I just don’t think I can take it anymore.
I don’t know who all has seen my thread about what my husband is going through physically, but lets just say it’s long and complicated, with no clear-cut answers in sight.
That said, it seems I’m about to lose it in dealing with him and end up backsliding to the place I was before. Which was very dark indeed. The way things are right now, I can’t be depressed, I can’t be suicidal and I certainly can’t be agorapobic. But I honestly no longer know what to do.
He’s belligerent, refuses to face reality and hyper sensitive. He also suffers episodes of Hepatic Encephalopathy, which he doesn’t always take his medication for. All these things combined plus myriad doctor’s appointments, make each and every day a living hell.
I’ve finally convinced him to see a therapist, but he won’t talk about any of his issues. I started seeing one too, but because she’s an under grad student seeing me on a sliding scale who reports to some nebulous superior, I can’t continue. Because of my past problems, apprently I’m too high risk.
Anyway, Jaceson went out on FMLA at the beginning of October. We were told that if he had to transfer to disability, his (reduced) income would be continuous. Well, about ten days ago, we found out that wouldn’t be the case and he’ll be without completely for at least thirty days. Government disability, if approved, won’t be until the summer. If everything works out right. Now I’ve been off work since July to take care of him and thus far, I haven’t been able to find another job. Because of all the financial snafus, the only way we can survive is for him to go without insurance for the next six months (and me permanently, unless a potential employer provides it) and us to sell off everything we have left. Sadly, which isn’t much except for my car. It goes on Craigslist today.
Other last-ditch options available to us is taking on a renter (if anyone would be interested in our area / furnished room / shared bath / multiple pets), renting out our place while moving somewhere cheaper (although we have no experience doing that and our house is shit, plus due to our credit now [we’ve had to let everything go but pretty much just the basics – my computer’s new owner will pick it up in a few days], I have no idea if anyone would rent to us) or just letting the house go into foreclosure.
I’m clueless how we’ll even pay the utilities and groceries this month.
Talking to my folks about living with them is a no go and there is no one else.
So, that’s how things are and he’s gotten worse with his back (which is a separate issue than what all I’ve been posting about in the other thread – he had surgery a year ago September and now he almost can’t walk at all), despite trying to do everything I can for him. I do all the driving now and basically, he just sits / sleeps in front of the TV because it’s less painful there than anywhere else.

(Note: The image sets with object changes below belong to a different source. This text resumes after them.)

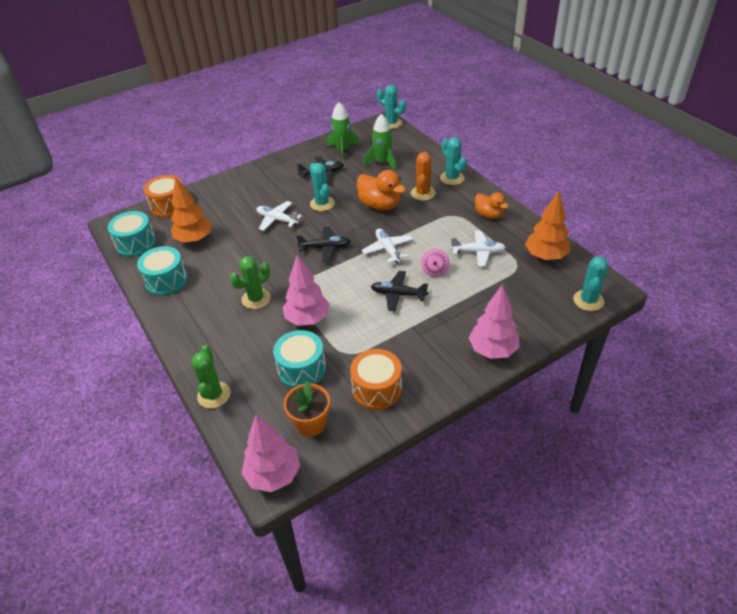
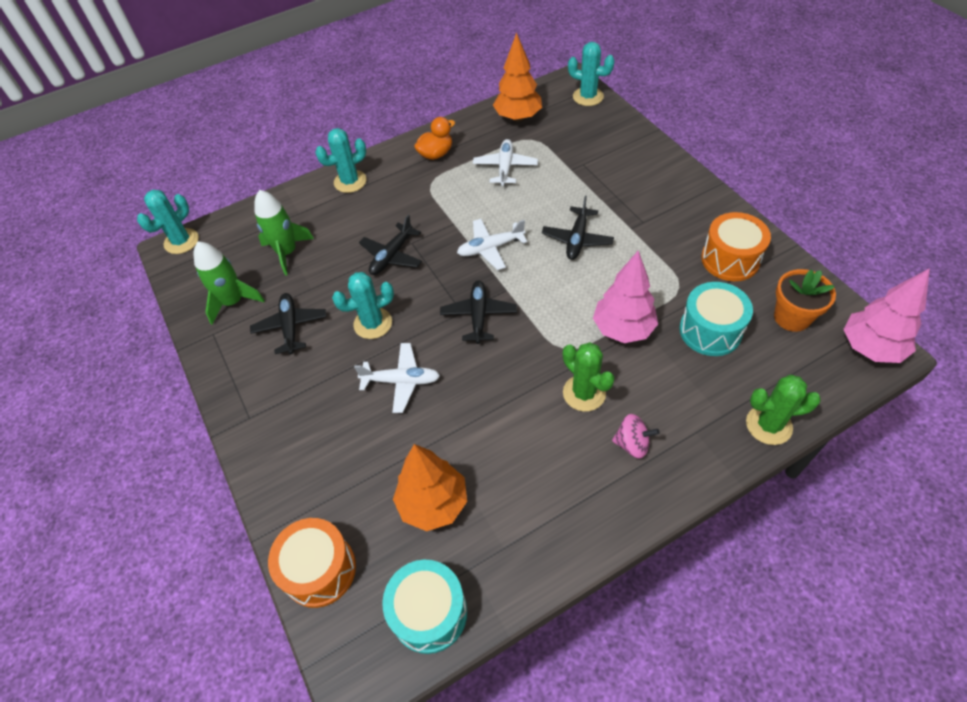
camera: 85 degrees left, 10 degrees up
turquoise drum [137,246,188,296] -> none
white plane [256,201,302,231] -> white plane turned 120 degrees counterclockwise [354,343,440,413]
orange duck [357,170,406,210] -> black plane [359,215,422,275]
orange cactus [411,151,436,201] -> none
pink spinning top [421,249,449,277] -> pink spinning top moved to [612,414,660,459]
pink tree [469,284,520,359] -> none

He complains about everything, which I see as understandable, but for someone who is only barely mentally stable myself, it’s wearing on me more every day. He’s completely helpless. He’s pissed off. He’s depressed and swears he’s not. He won’t take any initiative or help himself in any way.
I am at the end of my rope and feel my own sanity starting to slip. I cry in the shower, so he can’t see me. I listen to diatribes from my mother about what a piss poor job I’m doing (or not) with him and how he’s killing himself, but I try to stay strong in the face of that. I’m willing to give up any and everything that I’ve got. I’ll do whatever it takes, but I’m falling apart. I’m so alone that I can’t stand it (no friends to speak of in real life / no family that isn’t under my mother’s purview / no one else at all) and I don’t know where to turn but here.
If you’ve read this far, I thank you. I don’t know if I just need to get it all out and vent or what. If anyone has any advice, I’d love to hear it. And again, I appreciate everyone on the Dope who has ever supported me through this (and other stuff too) and helped me deal. I can’t say enough how great I think all you people are and I believe that karma will repay all of the kindness I’ve been shown.
P.S. I’m sure there’s crap I left out. If anyone has any questions about my rambling description of this mess, please don’t hesitate to ask. I’ll clarify the best my muddled brain can muster. But bear with me, I’m operating on not much sleep and a migrain. God only knows what all I’ve typed.